“Independence & Interdependence”
July 19–21, 2019 | Birkbeck, University of London & University College London (UCL), London, UK
The duality of our theme speaks to how each of us as learners, teachers, and researchers – people curious about the world and our place in it – act together to educate. We each bring our independent individual variables to any teaching and learning situation, yet work interdependently to learn from each other and create new connections and meanings.
Language learning and teaching are at once highly personal and individual while also social and embedded in an ecology of inter-relationships. Independence and interdependence cannot exist without each other, so how should this tension and integration inform our academic inquiry into language learning research and practice? Research in self-regulation, self-determination, learner and teacher autonomy, and motivation for language learning is one of several ways to approach these questions, and our host country for this conference, England, is a center for such work.
This conference provides opportunities to explore psychological, theoretical and practical aspects of language learning. Whether one’s focus is the impact of technology or the integration of emotions into the classroom, we can and must all rely on each other to best serve students and support them in becoming autonomous, independent language learners who can be successful in an increasingly interconnected and interdependent world. An international, intercultural, and interdisciplinary conference such as this brings us together; to surprise, support, and learn from each other.

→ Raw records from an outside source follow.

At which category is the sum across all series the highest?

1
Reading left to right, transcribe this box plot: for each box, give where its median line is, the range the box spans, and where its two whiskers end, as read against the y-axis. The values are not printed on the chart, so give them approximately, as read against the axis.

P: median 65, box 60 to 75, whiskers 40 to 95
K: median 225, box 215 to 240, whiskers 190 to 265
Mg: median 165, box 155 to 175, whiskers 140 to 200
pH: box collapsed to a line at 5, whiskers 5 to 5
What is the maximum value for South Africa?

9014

IAFOR was excited to take the seventh European conferences on Education (ECE2019) and Language Learning (ECLL2019) to the great city of London, where it was held on both Birkbeck and UCL’s IoE campuses in Bloomsbury. More than 300 academics joined IAFOR’s biggest European event, and the plenary session kicked off with Professor Thanassis Rikakis (above left), of Virginia Tech (USA), who presented on how “Transdisciplinary Knowledge Ecosystems can Advance Interdependence and Agency”, in a presentation that spoke both to IAFOR’s interdisciplinary mission, and that of the conference theme of "Independence and Interdependence". In her Keynote Presentation titled, “Challenges and Solutions to Improving Educational Outcomes”, Dr Jo Van Herwegen (above center), of the UCL IoE (UK), discussed the challenges to changing classroom practice and the importance of overcoming obstacles in order to improve education. Professor Jean Marc Dewaele, from Birkbeck, University of London (UK), delved into the psychology of learners and educators in his Keynote Presentation “The Emotional Rollercoaster Ride of Foreign Language Learners and Teachers” in which he explored the role teachers must play in guiding language learners to be more creative and effective communicators.

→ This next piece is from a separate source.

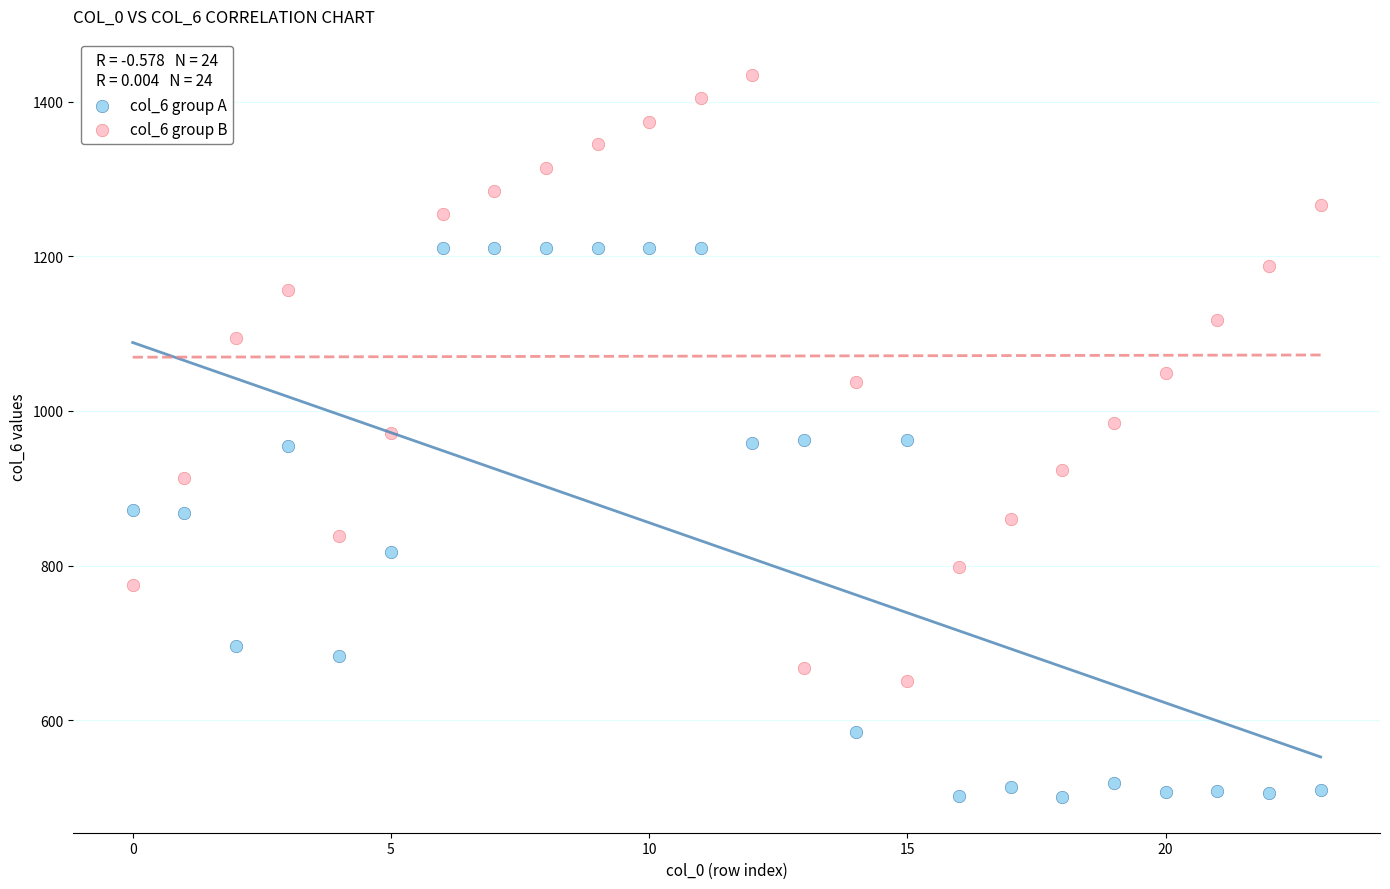

Which series has the widest spread of Y values?

col_6 group B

Above left: Professor Barbara Lockee, from Virginia Tech (USA), gave a Keynote Presentation titled “Interaction in Online Learning: A Design Paradox” on the apparent paradox of online learning being created to increase independence while educators increasingly seek ways to create interaction and interdependence in distance learning programmes. Above right: Professor Svetlana Ter-Minasova (Lomonosov Moscow State University, Russia) was interviewed by longtime friend and colleague Bruce Monk on her career as Russia’s leading public intellectual and proponent of ELT in Russia, which included reflections on the development of scholarship in the field, the differences in teaching in the Soviet Union and after its collapse, and the changes she has seen in students over her years in education.
Above: Delegates gathered for a group photo outside Birkbeck, University of London.

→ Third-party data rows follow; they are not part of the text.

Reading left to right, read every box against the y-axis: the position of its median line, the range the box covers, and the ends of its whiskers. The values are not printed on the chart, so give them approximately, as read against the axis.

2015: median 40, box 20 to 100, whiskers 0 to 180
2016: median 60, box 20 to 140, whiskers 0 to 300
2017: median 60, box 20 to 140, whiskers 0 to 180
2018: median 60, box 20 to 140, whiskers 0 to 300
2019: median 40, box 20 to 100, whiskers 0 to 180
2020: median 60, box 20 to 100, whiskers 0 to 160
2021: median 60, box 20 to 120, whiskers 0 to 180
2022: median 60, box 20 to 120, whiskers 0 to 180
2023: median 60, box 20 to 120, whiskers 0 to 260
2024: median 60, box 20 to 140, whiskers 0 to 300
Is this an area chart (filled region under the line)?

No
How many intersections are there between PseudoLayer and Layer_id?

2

The Organising Committee of The 8th European Conference on Language Learning (ECLL) is composed of distinguished academics who are experts in their fields. Organising Committee members may also be members of IAFOR's International Academic Advisory Board. The Organising Committee is responsible for nominating and vetting Keynote and Featured Speakers; developing the conference programme, including special workshops, panels, targeted sessions, and so forth; event outreach and promotion; recommending and attracting future Organising Committee members; working with IAFOR to select PhD students and early career academics for IAFOR-funded grants and scholarships; and overseeing the reviewing of abstracts submitted to the conference.
ECLL2019 Review Committee
- Dr Aliya Aimoldina, Kazakhstan Branch of Lomonosov Moscow State University, Kazakhstan
- Professor Chunlin Yao, Tianjin Chengjian University, China
- Dr Hasan Alwadi, University of Bahrain - Bahrain Teachers College, Bahrain
- Dr Joel Claassen, University of Cape Town, South Africa
- Dr Lam Nguyen, Vinh University, Vietnam
- Dr Maria Lemus-Hidalgo, Autonomous University of Aguascalientes, Mexico
- Dr Maria Nelly Gutierrez Arvizu, Universidad De Sonora, Mexico
- Dr Mohammed Nihad Ahmed, University of Mosul, Iraq
- Dr Rasha Osman Abdel Haliem, The Higher Technological Institute & AMIDEAST, Egypt
- Dr Rufaidah Kamal Abdulmajeed, College of Education For Women- Baghdad University, Iraq
IAFOR's peer review process, which involves both reciprocal review and the use of Review Committees, is overseen by conference Organising Committee members under the guidance of the Academic Governing Board. Review Committee members are established academics who hold PhDs or other terminal degrees in their fields and who have previous peer review experience.